- _Problem to solve_
Switch every "image" in the material below to "photo" and reproduce it with nothing else changed. Leave out the pictures.

- _Supplied information_
★ ★ ★

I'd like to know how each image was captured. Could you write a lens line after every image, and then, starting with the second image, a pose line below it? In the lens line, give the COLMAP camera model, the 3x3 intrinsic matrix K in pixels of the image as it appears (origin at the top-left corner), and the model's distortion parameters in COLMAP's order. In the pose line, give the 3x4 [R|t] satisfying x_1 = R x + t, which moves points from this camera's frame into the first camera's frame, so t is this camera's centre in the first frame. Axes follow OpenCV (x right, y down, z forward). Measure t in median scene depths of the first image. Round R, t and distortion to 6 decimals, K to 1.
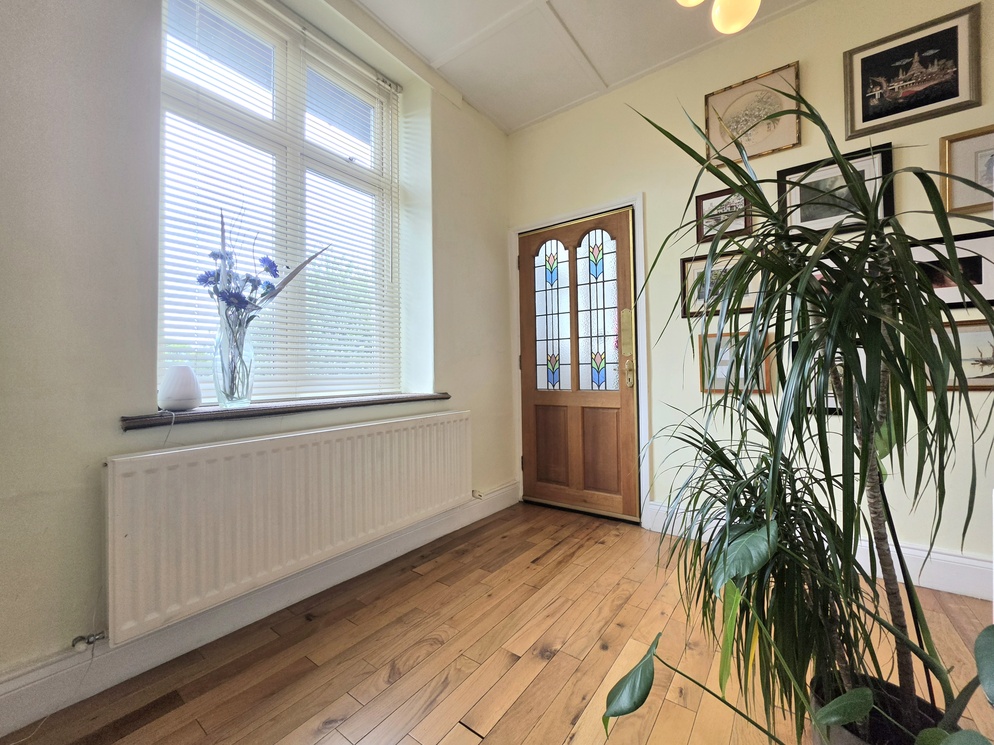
lens RADIAL K [[398.3, 0, 497.4], [0, 398.3, 370.8], [0, 0, 1]] dist [-0.002836, -0.000078]
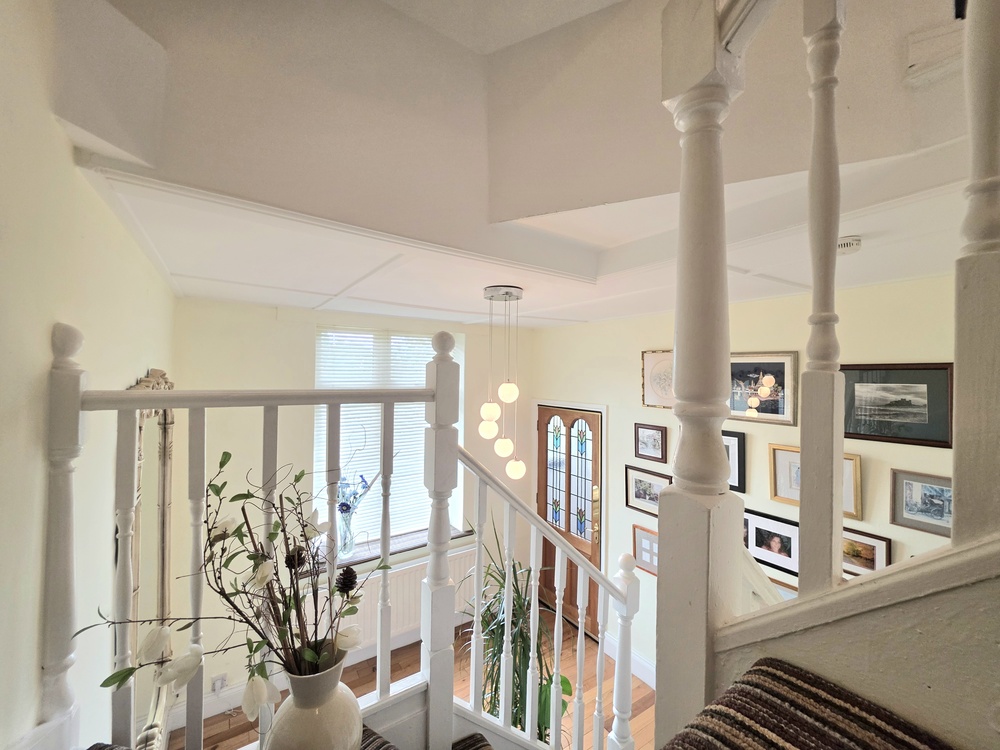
lens RADIAL K [[400.7, 0, 500.2], [0, 400.7, 373.7], [0, 0, 1]] dist [-0.002836, -0.000078]
pose [[0.937989, 0.022668, -0.345922, 0.444441], [-0.019502, 0.999730, 0.012632, -0.509402], [0.346115, -0.005102, 0.938178, -0.374359]]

★ ★ ★

- _Response area_
I'd like to know how each photo was captured. Could you write a lens line after every photo, and then, starting with the second photo, a pose line below it? In the lens line, give the COLMAP camera model, the 3x3 intrinsic matrix K in pixels of the photo as it appears (origin at the top-left corner), and the model's distortion parameters in COLMAP's order. In the pose line, give the 3x4 [R|t] satisfying x_1 = R x + t, which moves points from this camera's frame into the first camera's frame, so t is this camera's centre in the first frame. Axes follow OpenCV (x right, y down, z forward). Measure t in median scene depths of the first photo. Round R, t and distortion to 6 decimals, K to 1.
lens RADIAL K [[398.3, 0, 497.4], [0, 398.3, 370.8], [0, 0, 1]] dist [-0.002836, -0.000078]
lens RADIAL K [[400.7, 0, 500.2], [0, 400.7, 373.7], [0, 0, 1]] dist [-0.002836, -0.000078]
pose [[0.937989, 0.022668, -0.345922, 0.444441], [-0.019502, 0.999730, 0.012632, -0.509402], [0.346115, -0.005102, 0.938178, -0.374359]]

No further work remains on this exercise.